Les flâneurs

François Lévesque

Exercice de style
Ceux qui la suivaient depuis ses premiers courts métrages la savaient douée. Promesses tenues pour Sophie Dupuis avec son premier long, Chien de garde, récit énergique et à fleur de peau de deux frérots criminels. L’un veut en sortir, l’autre pas. Jean-Simon Leduc impose un charisme tranquille parfait face au survoltage splendide de Théodore Pellerin. Une réalisation très assurée, et un choix judicieux pour représenter le Canada pour l’Oscar du meilleur film en langue étrangère. De nouveau au cinéma.


Odile Tremblay

Hommage aux femmes inuites
À la salle d’exposition de la Place des Arts, on se laisse fasciner par Arnait de Karine Giboulo. Cette artiste rend hommage, avec des figurines et des maquettes, à la créatrice inuite Annie Pootooggok, morte tragiquement en 2016 dans la rivière Rideau à Ottawa. L’expo s’est réalisée avec l’appui de femmes inuites, dont l’une a fait une sorte de courtepointe avec des contraventions. À l’entrée, en écorché, Country food diner à Verdun montre un groupe d’Inuits qui se tient les coudes, alors qu’un gardien de sécurité s’ennuie seul : vrai poème d’éloquence. Des Inuits, des travailleurs du milieu viennent voir l’expo et animent le lieu, en plus.


Caroline Montpetit

Curieux de nature
Brillant dans un certain désert de revues « sérieuses » pour adolescents, le magazine Curium, produit par la valeureuse équipe des Débrouillards, accompagne les 14 ans et plus dans cette périlleuse et palpitante aventure qu’est l’adolescence. Sous l’étiquette de magazine de « science, techno et société », on y pose ce mois-ci des questions comme « l’espace est-il privé ? » et on y démystifie l’épilepsie à travers un témoignage. Le numéro de juillet-août portait quant à lui sur l’éducation sexuelle, en en affrontant les enjeux adolescents sans tabous.
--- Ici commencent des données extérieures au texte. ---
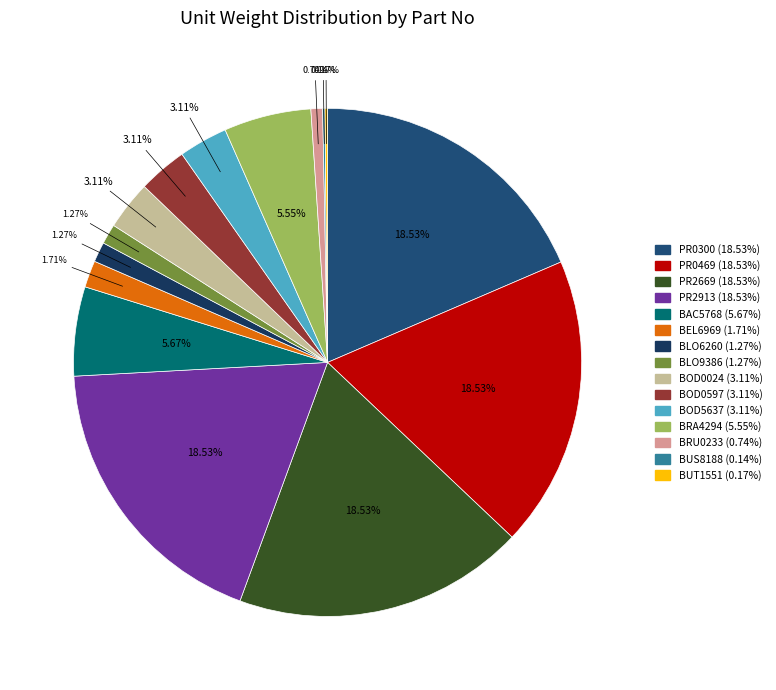

Is the sum of BAC5768 and BLO6260 greater than half?

No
En septembre, les parents y apprenaient, avec soulagement, que la crise d’adolescence n’est pas, semble-t-il, incontournable.


Manon Dumais

Le grand amour de sa vie
« Les critiques de cinéma sont parfois les assassins du plaisir. Ou, a contrario, d’essentiels passeurs », écrit René Homier-Roy dans la préface de Mon cinéma, du journaliste Marc-André Lussier, également coauteur de la biographie du premier (Moi, Leméac, 2018). Bourreau de travail, cinéphile averti et critique aguerri, le confrère de La Presse appartient certainement à la seconde catégorie. Version enrichie du Meilleur de mon cinéma (Éditions La Presse, 2013), Mon cinéma comporte des recensements des meilleurs films dressés par l’auteur depuis 35 ans, ainsi que des portraits de cinéastes et d’acteurs d’ici et d’ailleurs. Du plaisir à chaque page pour les amoureux du septième art.